Document excerpt:
Yeah, let’s hammer themes into things. You certainly don’t want to use a tiny brush.

So yes, I see those things. I don’t see the hammer as the best tool to represent them.

What particularly about the husband or the brother-in-law comes off as inauthentic to you?

The brother-in-law I can’t comment because I skipped that almost entirely. The rest, also because this book is so thin, events proceed like following this one directional convenient thread. So there’s no depth also because there’s no space. The husband isn’t even in a “relationship”, they are just there as strangers because the writer put them there. Very good writers in so little space would give at least the illusion of a relationship. She doesn’t manage that.

But hey, this husband is so perceptive that he always thought his wife was alright before “turning vegetarian”. The premise already falls apart.

#####
That was the forum conversation. I didn’t want to derail it further.

One aspect I did not comment, not knowing if it was allowed or not to openly discuss the ending, is what I took as the final “revelation”. And it’s something that I see in light of other comments down that forum thread:

Being vegetarian can often be viewed as a rejection of a patriachal society.

My reaction -> “?!”

On one side you have the personal story of this woman and how the people around her react to her metamorphosis (however you interpret it), on the other is the leap of faith of pinning this scene to its universal dimension: “a challenging vision of patriarchy”, “some really complex ideas around feminism”, ” the predatory nature of male and female relations”.

The final revelation of the book is that the woman was abused by her father when she was a kid. This is where it really falls apart for me. It’s a sad book and a sad story and that’s all of it. I cannot read any universal dimension into it because I see the cause so horribly specific. It’s a pure, specific act of violence. That’s something I hinted in my comments above. Writing a novel is a process of transformation and of creation. It’s not just a report. Especially a book that takes that dreamlike angle and wants to elevate it, it needs to feed the metaphor ALIVE. Not kill it. Run with it, not stop it dead.

For me this story has no redeeming quality. I interpret it differently. That poor woman was caged, but not by society outside herself, or horrible people around her. She starts with her cage, feeds it, makes it stronger. If left alone she’d have withered anyway. She is a woman who needs help and she isn’t in any way autonomous to fight her battle about institutions that demand her to behave differently. She hurts herself, first and foremost, even if left alone. Even if her “strange behavior” had been respected. All due to the fact she’s a victim of abuse and can’t see a light out of it. How do you respond to this?

Given problem 1: Reproduce the portion of the book commentary starting with "What particularly about" and going on through "already falls apart.", without altering any wording.

Dataset entries:
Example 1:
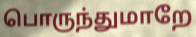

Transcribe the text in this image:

பொருந்துமாறே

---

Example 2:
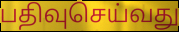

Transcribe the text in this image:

பதிவுசெய்வது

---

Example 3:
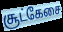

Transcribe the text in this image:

சூட்கேசை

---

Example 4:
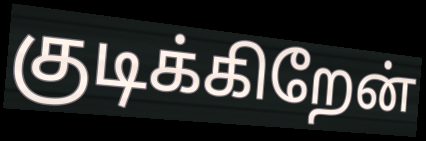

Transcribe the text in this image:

குடிக்கிறேன்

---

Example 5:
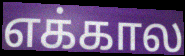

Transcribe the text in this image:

எக்கால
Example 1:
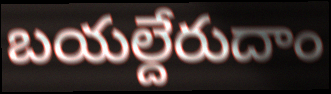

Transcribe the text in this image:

బయల్దేరుదాం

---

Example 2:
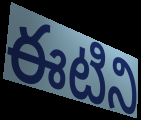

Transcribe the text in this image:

ఈటిని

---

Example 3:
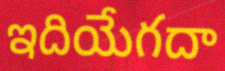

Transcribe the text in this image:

Given problem 2: Write out all of the word reading entries above, line for line and unchanged. Omit the pictures.

Final result 1:
What particularly about the husband or the brother-in-law comes off as inauthentic to you?

The brother-in-law I can’t comment because I skipped that almost entirely. The rest, also because this book is so thin, events proceed like following this one directional convenient thread. So there’s no depth also because there’s no space. The husband isn’t even in a “relationship”, they are just there as strangers because the writer put them there. Very good writers in so little space would give at least the illusion of a relationship. She doesn’t manage that.

But hey, this husband is so perceptive that he always thought his wife was alright before “turning vegetarian”. The premise already falls apart.

Final result 2:
Example 1:

Transcribe the text in this image:

பொருந்துமாறே

---

Example 2:

Transcribe the text in this image:

பதிவுசெய்வது

---

Example 3:

Transcribe the text in this image:

சூட்கேசை

---

Example 4:

Transcribe the text in this image:

குடிக்கிறேன்

---

Example 5:

Transcribe the text in this image:

எக்கால
Example 1:

Transcribe the text in this image:

బయల్దేరుదాం

---

Example 2:

Transcribe the text in this image:

ఈటిని

---

Example 3:

Transcribe the text in this image:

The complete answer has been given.